The willingness of Abraham to offer up his young son came on the heels of another profound act of faith. The Lord asks Abraham to uproot himself and his whole family and to set out on a journey. God invites this elderly man whose large family is well entrenched in their homeland to pick up his life and get on the road. Additionally, God does not reveal where he is going.
This request of God also makes no rational sense. It requires a tremendous act of faith and trust. God has a plan and a purpose for Abraham that is not yet revealed. What God wants is radical faith in Him. These two great acts of faith – the willingness to get up and go to a foreign land with his whole retinue, and his willingness to sacrifice his only son – are the essence of why we traditionally call Abraham our “father in faith.”
Because of this trust in god, Abraham is a pillar of our Faith and a model to be imitated. Every so often, God sends other men and women into our lives to inspire us and encourage us to trust in Him with all our hearts.
There is a graduate student at Marymount who has developed a deep faith and trust in God, and is an inspiration to many of us on campus. He is confined to a wheelchair because he has spina bifida, a spinal cord birth defect that leaves those afflicted with it paralyzed in various ways. This young man is paralyzed from the waist down. He got involved with campus ministry in a variety of ways during his undergraduate years, beginning as a volunteer in our office.
This amazing young man has endured countless trails in his life, most of them connected with his condition. He has also had to endure the death of his father following a four year battle with cancer. Throughout these last five years his faith has become strong and deep.
He recently spoke to students at an event on campus about disabilities and faith. He explained that his belief in God and his acceptance of God’s love for him has made all the difference in the world to him. He has been strengthened to completely surrender his life to God and to trust that Our Lord has a special plan for his life.

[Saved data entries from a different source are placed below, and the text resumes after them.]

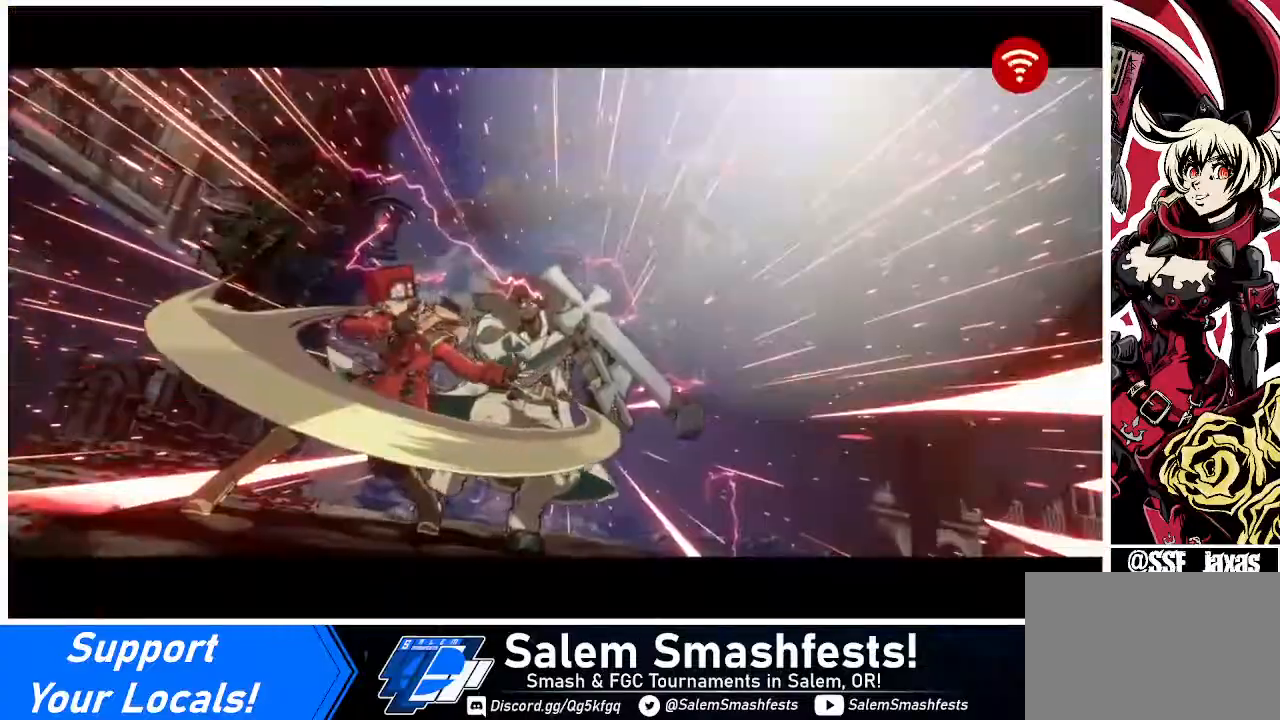
{"buttons": [], "events": []}
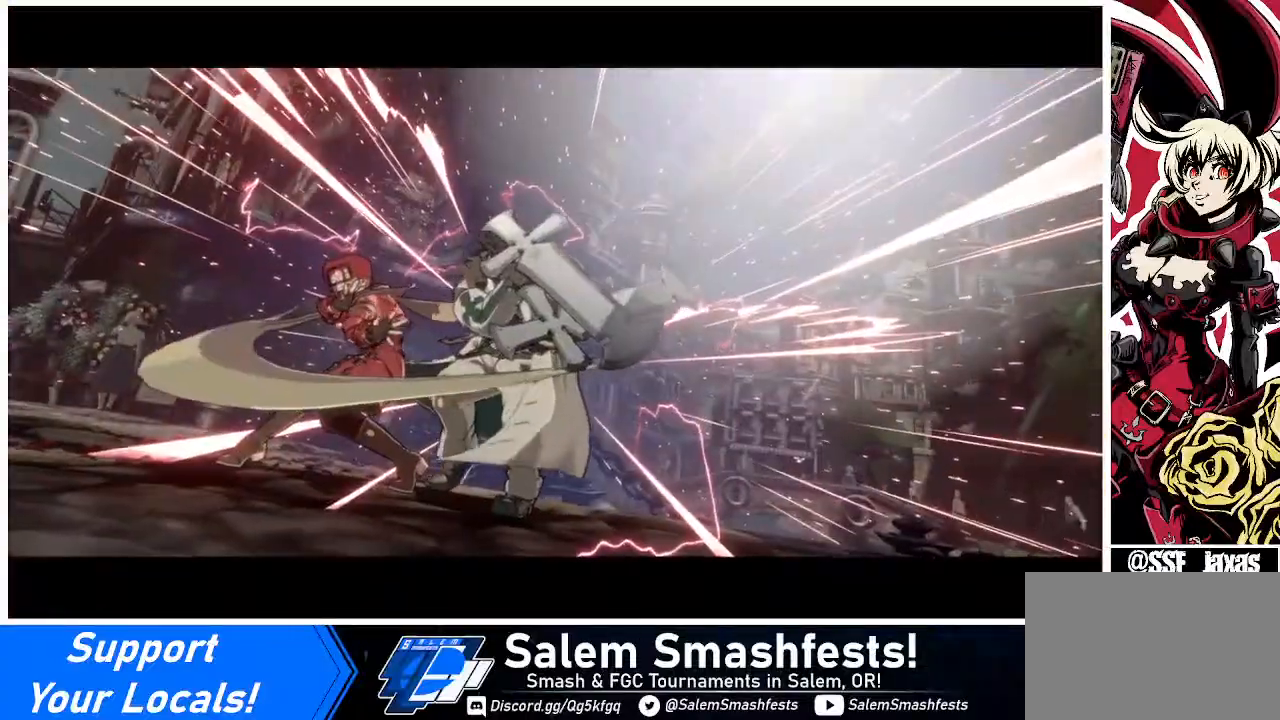
{"buttons": [], "events": []}
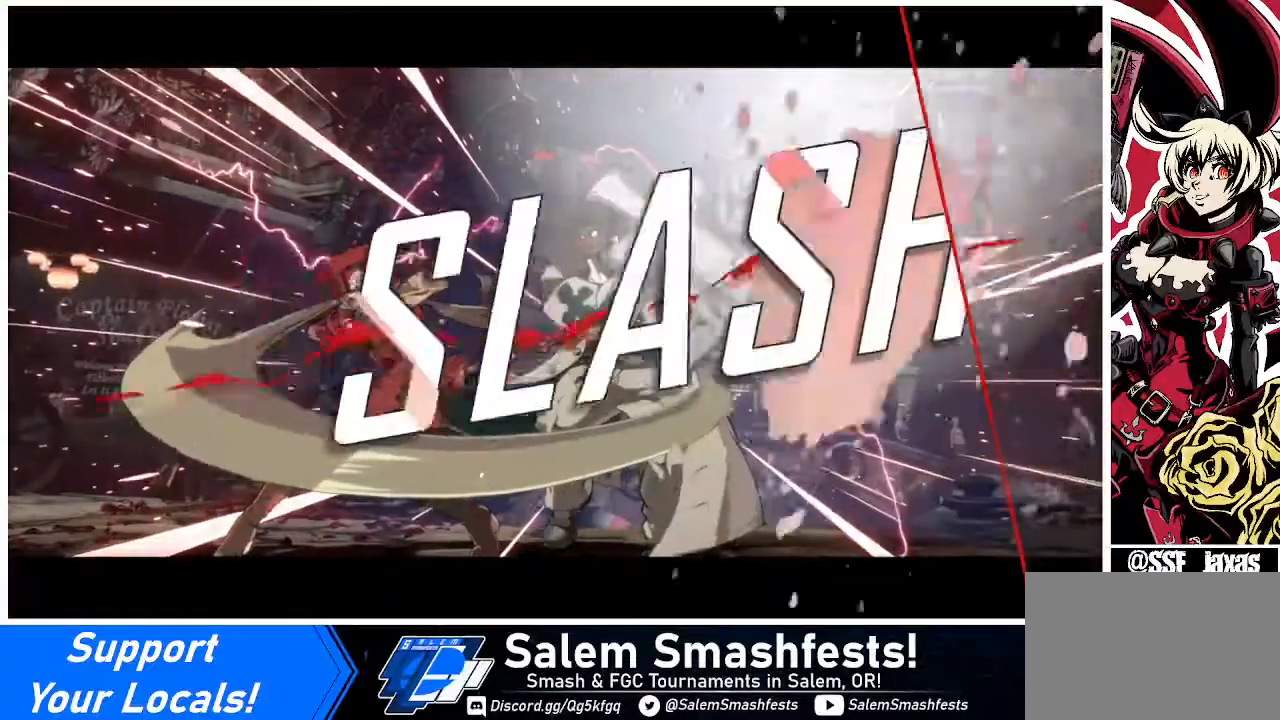
{"buttons": [], "events": []}
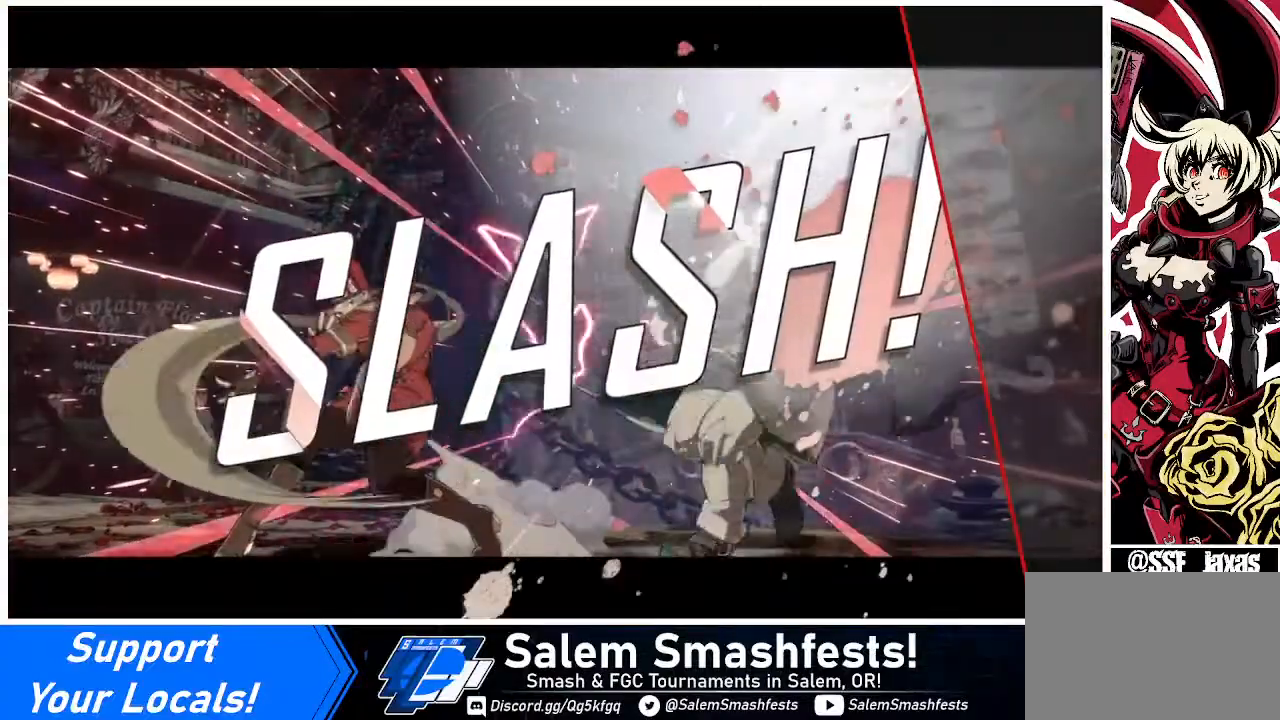
{"buttons": ["CROSS"], "events": [[400, "CROSS", "down"]]}
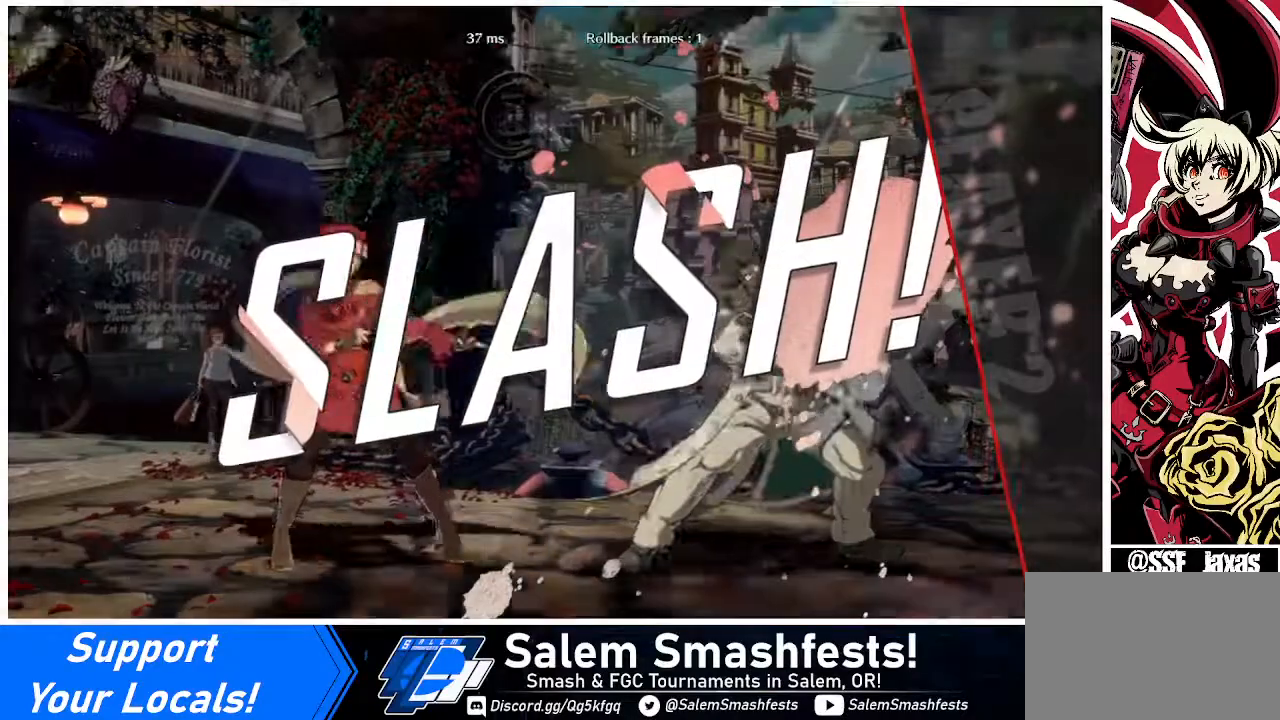
{"buttons": ["CROSS"], "events": [[40, "CROSS", "up"], [240, "CROSS", "down"], [320, "CROSS", "up"], [520, "CROSS", "down"]]}
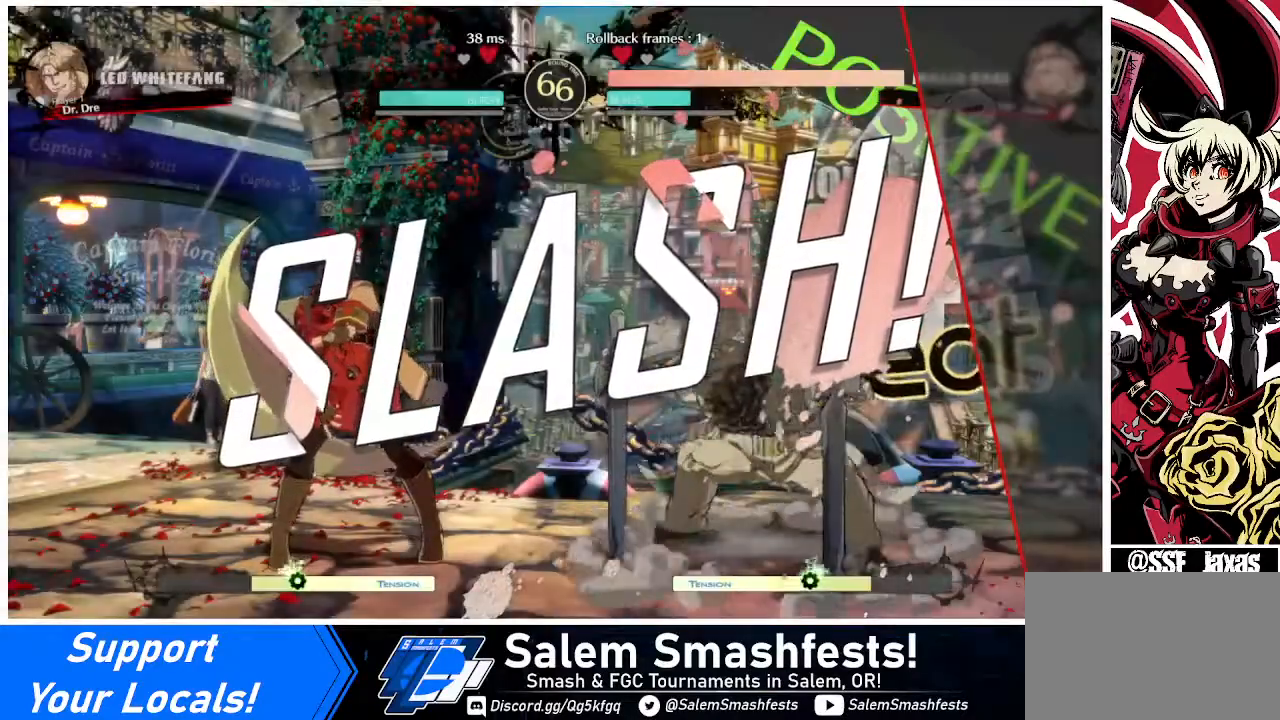
{"buttons": ["CROSS"], "events": [[120, "CROSS", "up"], [240, "CROSS", "down"], [360, "CROSS", "up"], [400, "CROSS", "down"]]}
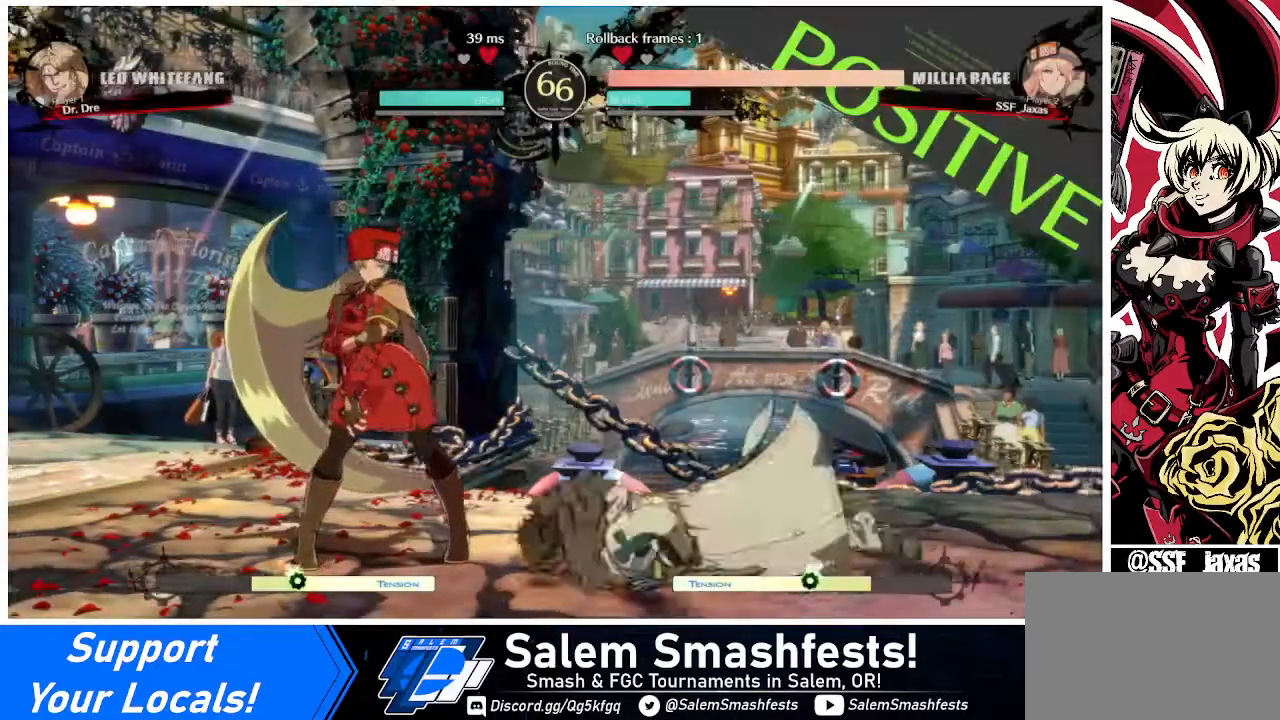
{"buttons": ["CROSS"], "events": [[80, "CROSS", "up"], [160, "CROSS", "down"], [280, "CROSS", "up"], [480, "CROSS", "down"]]}
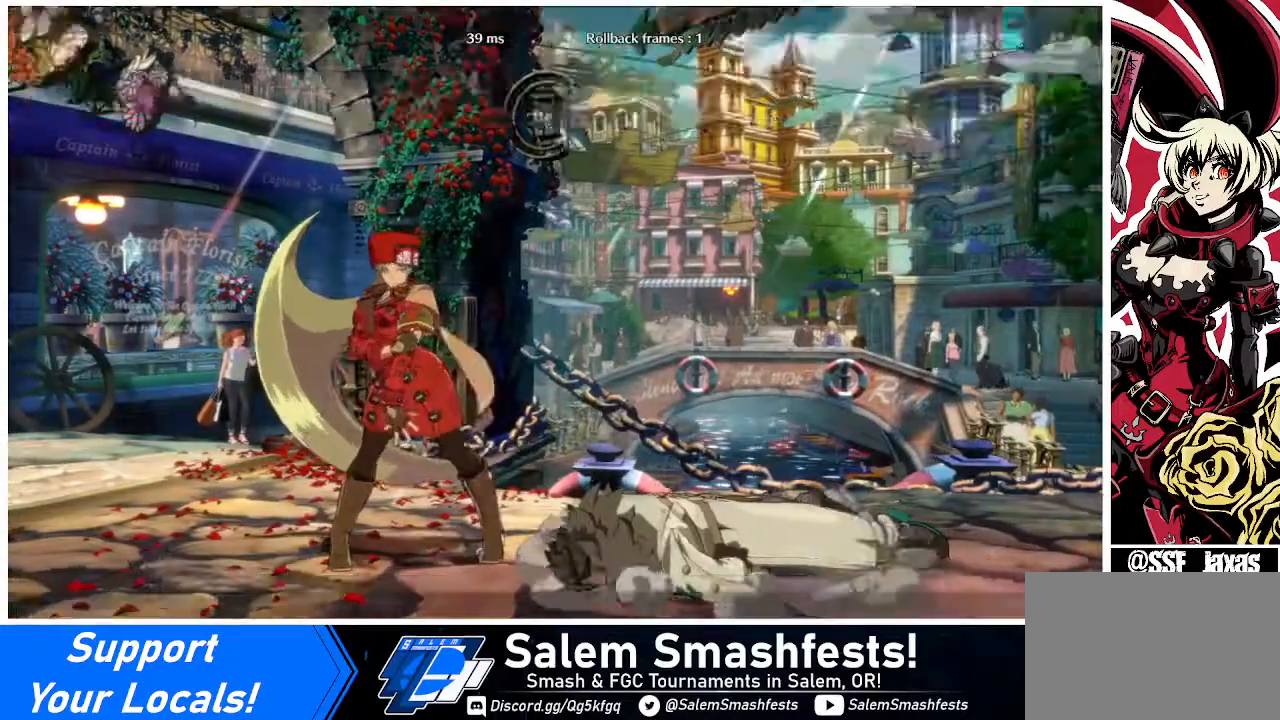
{"buttons": ["CROSS"], "events": [[40, "CROSS", "up"], [480, "CROSS", "down"]]}
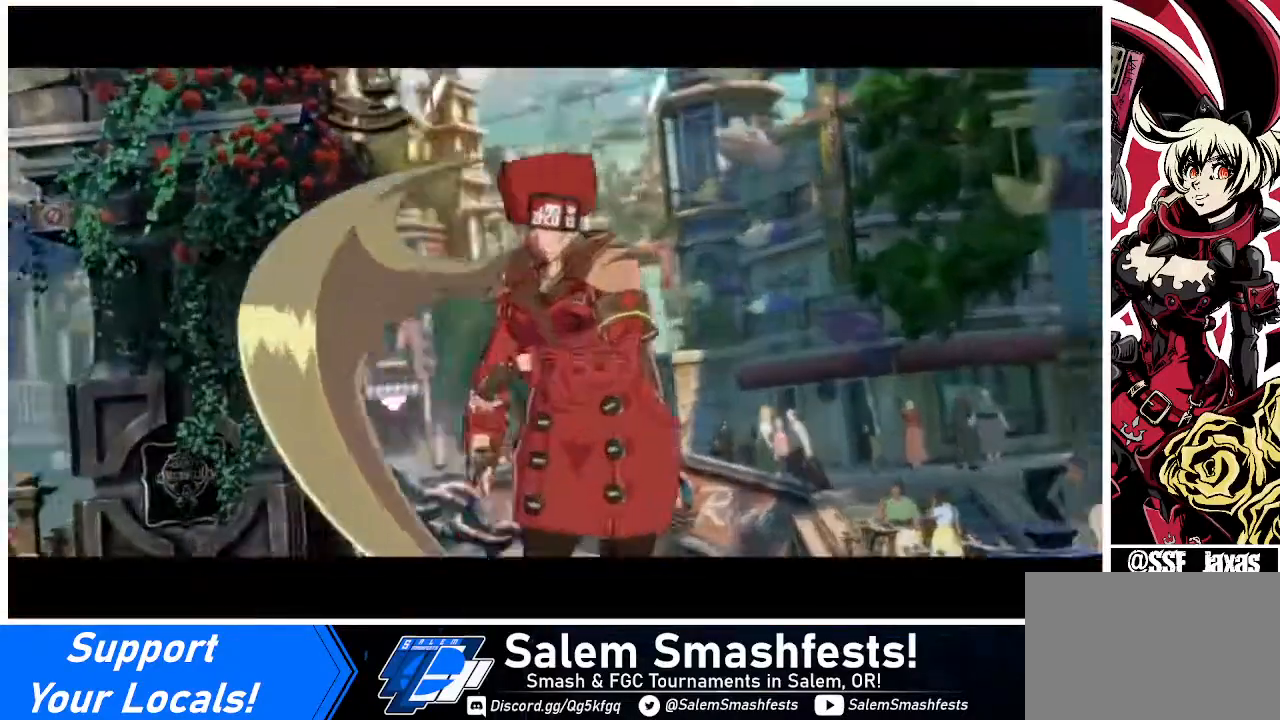
{"buttons": [], "events": [[80, "CROSS", "up"], [400, "CROSS", "down"], [440, "CROSS", "up"]]}
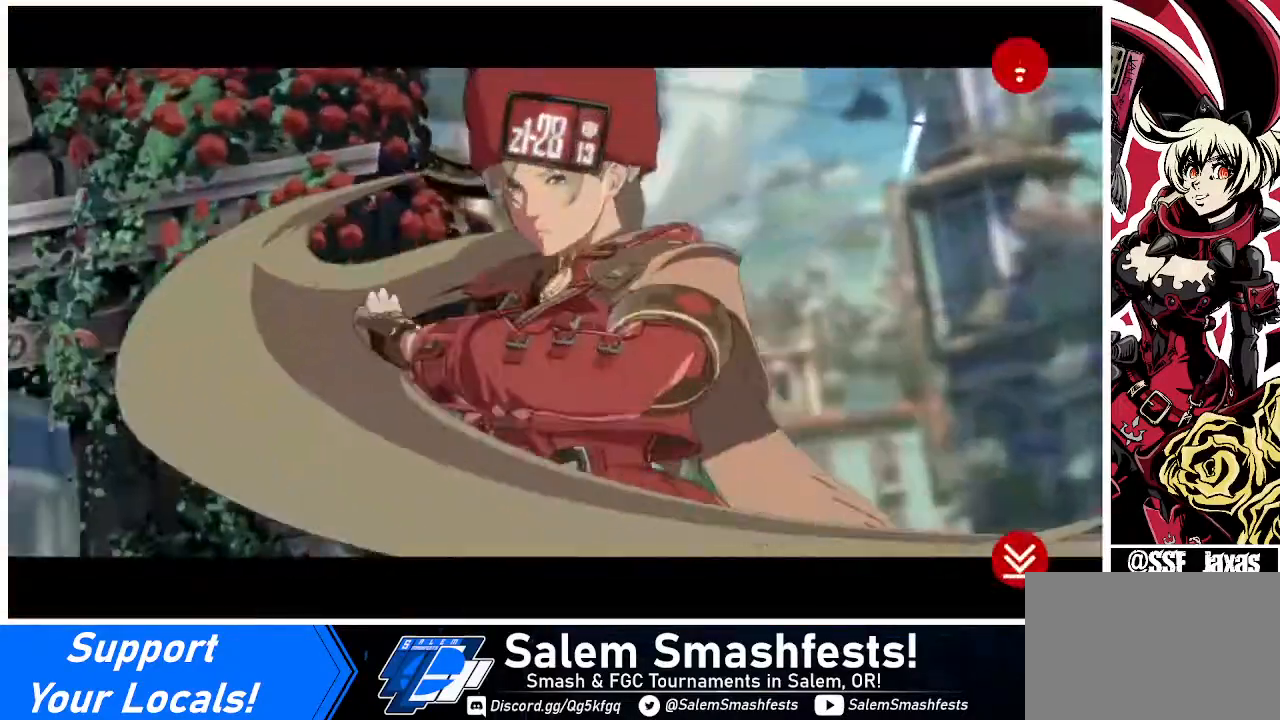
{"buttons": ["CROSS"], "events": [[160, "CROSS", "down"], [320, "CROSS", "up"], [440, "CROSS", "down"]]}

While he still dreams about being able to walk one day, he said that his faith in God is the factor that has enabled him to be strong in the face of his challenges, generous with his time in service of others, patient with those around him who often misunderstand him, and hope-filled while embracing the cross of living with spina bifida. The faith of this young man is truly inspirational on so many levels.
This Lent, let us pray earnestly and ask God to deepen our faith in His love and His loving plans for us, especially when they do not make sense to us. Let us seek the grace to embrace our crosses and allow them to increase our virtue and be a channel of God’s strength. Let us find great inspiration in the lives of those around us and those who have gone before us like Abraham to be men and women of deep faith in Almighty God.